Takdir Gareth Southgate

Foto: @England

Dulu, Southgate adalah pecundang. Cap buatnya banyak: Bek medioker, pelatih gagal, pelatih hoki, sampai miskin taktik. Namun, bagaimana kalau Southgate ternyata ditakdirkan lahir sebagai pahlawan buat Inggris?

Suratan takdir tak ada yang tahu. Nasib buruk atau nasib baik bisa datang kapan saja. Mereka tak kenal jam besuk dan kau juga tak bisa mengantisipasi atau bahkan memperkirakannya. Hari ini kau bisa jadi pecundang, di kemudian hari kau bisa tiba-tiba jadi pahlawan.

***

Anda mungkin bosan mendengar kisah ini saat kita berbicara soal Gareth Southgate. Namun, izinkanlah kami, kali ini, menggunakannya lagi.

26 Juni 1996, di Wembley, Southgate untuk pertama kali jadi seorang pecundang. Saat itu ia mengajukan diri jadi penendang penalti keenam Inggris pada laga semifinal Piala Eropa. Sebelumnya laga melawan Jerman itu berakhir imbang 1-1 selama waktu normal plus babak tambahan.

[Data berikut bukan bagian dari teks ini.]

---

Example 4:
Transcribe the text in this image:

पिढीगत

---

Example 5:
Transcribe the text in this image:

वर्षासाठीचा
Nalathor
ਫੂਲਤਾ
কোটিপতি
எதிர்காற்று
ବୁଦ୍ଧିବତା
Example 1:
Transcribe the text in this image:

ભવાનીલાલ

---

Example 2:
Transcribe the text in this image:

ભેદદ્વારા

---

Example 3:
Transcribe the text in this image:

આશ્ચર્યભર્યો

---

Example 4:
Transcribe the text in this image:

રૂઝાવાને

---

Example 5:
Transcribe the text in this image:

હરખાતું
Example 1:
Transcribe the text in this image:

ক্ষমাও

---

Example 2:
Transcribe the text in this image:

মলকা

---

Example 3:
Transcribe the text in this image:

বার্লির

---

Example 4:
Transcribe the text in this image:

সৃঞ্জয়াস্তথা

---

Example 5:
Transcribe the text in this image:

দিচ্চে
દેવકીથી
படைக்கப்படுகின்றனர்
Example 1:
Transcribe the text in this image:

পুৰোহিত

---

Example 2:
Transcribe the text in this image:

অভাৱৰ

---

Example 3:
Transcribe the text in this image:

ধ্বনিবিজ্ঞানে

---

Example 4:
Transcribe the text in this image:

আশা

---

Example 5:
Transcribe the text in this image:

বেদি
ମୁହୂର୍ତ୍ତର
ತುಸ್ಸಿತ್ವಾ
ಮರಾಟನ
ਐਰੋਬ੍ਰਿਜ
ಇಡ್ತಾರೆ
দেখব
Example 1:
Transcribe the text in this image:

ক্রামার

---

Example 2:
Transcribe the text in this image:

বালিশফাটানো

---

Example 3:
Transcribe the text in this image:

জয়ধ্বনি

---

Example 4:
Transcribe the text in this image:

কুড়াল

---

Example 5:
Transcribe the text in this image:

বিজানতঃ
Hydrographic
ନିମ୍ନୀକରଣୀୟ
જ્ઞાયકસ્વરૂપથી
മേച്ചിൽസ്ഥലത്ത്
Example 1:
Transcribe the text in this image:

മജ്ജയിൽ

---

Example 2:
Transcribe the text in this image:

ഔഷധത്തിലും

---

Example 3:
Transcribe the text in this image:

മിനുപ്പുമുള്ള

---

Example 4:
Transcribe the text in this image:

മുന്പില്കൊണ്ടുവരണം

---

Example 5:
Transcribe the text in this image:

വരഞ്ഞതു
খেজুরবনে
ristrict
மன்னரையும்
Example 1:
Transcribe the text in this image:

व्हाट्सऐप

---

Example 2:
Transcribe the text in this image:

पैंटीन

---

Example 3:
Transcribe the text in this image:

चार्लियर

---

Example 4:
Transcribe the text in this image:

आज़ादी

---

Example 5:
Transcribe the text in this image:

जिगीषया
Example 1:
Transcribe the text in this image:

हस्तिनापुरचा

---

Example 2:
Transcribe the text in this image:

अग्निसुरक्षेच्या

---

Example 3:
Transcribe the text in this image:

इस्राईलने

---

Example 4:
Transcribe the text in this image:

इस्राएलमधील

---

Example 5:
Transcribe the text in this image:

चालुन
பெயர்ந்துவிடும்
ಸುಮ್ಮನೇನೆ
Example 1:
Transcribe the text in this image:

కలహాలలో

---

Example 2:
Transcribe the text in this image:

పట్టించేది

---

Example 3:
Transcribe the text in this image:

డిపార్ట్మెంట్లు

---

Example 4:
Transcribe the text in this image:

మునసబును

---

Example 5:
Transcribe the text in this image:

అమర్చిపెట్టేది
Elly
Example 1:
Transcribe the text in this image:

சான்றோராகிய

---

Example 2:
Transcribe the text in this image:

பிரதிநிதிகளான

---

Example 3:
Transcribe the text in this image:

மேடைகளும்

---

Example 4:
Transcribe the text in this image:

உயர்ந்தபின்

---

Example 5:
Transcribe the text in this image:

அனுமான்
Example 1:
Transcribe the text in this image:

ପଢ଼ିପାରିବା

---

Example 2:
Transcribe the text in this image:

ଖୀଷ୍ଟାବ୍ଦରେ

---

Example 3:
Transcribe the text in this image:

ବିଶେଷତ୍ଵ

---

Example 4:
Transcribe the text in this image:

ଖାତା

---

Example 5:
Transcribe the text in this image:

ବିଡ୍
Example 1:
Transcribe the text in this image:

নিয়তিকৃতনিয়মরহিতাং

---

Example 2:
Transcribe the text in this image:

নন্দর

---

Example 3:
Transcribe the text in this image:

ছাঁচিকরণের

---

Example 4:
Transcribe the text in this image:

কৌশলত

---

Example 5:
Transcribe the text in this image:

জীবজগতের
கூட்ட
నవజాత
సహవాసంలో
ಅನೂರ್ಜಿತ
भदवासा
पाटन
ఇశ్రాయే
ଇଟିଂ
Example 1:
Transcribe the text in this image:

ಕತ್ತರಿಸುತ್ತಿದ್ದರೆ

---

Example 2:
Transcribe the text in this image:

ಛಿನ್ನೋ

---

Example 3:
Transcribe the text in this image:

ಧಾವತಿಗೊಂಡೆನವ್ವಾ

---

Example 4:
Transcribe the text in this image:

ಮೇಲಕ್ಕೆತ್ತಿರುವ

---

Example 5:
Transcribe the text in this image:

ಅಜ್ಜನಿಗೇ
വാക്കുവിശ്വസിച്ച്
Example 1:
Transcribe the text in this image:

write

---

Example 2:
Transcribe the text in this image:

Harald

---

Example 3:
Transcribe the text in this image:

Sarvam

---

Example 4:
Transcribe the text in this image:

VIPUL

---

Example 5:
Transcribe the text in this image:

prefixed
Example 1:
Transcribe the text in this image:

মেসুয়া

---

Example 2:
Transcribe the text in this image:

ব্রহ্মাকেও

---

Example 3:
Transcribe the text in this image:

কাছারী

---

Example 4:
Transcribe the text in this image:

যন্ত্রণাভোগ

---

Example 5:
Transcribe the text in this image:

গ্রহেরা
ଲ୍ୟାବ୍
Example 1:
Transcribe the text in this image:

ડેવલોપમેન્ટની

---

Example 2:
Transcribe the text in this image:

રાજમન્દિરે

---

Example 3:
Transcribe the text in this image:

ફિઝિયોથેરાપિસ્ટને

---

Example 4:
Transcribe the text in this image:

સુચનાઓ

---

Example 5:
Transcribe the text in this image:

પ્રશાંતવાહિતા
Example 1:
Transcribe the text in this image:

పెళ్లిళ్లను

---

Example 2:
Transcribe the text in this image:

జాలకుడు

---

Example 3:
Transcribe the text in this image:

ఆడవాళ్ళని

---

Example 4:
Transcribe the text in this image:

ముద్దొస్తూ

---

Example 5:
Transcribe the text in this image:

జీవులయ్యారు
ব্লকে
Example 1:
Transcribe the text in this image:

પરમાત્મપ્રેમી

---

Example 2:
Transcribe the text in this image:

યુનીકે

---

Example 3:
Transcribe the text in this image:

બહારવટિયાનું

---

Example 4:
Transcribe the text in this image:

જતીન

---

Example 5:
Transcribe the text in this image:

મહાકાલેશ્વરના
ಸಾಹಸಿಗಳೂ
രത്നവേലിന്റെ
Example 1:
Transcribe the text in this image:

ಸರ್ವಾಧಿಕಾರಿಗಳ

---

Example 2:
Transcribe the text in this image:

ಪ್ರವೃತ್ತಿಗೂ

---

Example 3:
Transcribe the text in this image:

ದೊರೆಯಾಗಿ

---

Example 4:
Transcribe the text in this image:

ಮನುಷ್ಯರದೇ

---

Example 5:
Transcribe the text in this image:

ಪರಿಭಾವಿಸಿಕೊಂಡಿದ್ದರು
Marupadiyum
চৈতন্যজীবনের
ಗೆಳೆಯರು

Di babak adu penalti, lima penendang Inggris dan lima penendang Jerman berhasil menunaikan tugasnya dengan baik. Lalu tibalah giliran Southgate. Nahas, sepakannya gagal, ditepis kiper lawan. Inggris takluk 5-6 di babak adu penalti dan tak jadi lolos ke final.

Southgate dihardik publik, ia dijadikan kambing hitam atas kegagalan Inggris itu. Semua tahu ia adalah pecundang utama di partai semifinal itu.

***

20 Oktober 2009, Southgate sekali lagi jadi seorang pecundang. Ia dipecat oleh klubnya, Middlesbrough, hanya dua jam selepas pertandingan. Telepon pemecatan itu diangkatnya di depan para pemain sehingga seluruh awak tim tahu bahwa Southgate akan segera pergi meninggalkan klub.

Situasi tim pun langsung berubah 180 derajat. Dari yang tadinya penuh euforia, karena mereka baru saja menang 2-0 atas Derby County, berubah penuh nelangsa setelah muncul kabar soal pemecatan Southgate.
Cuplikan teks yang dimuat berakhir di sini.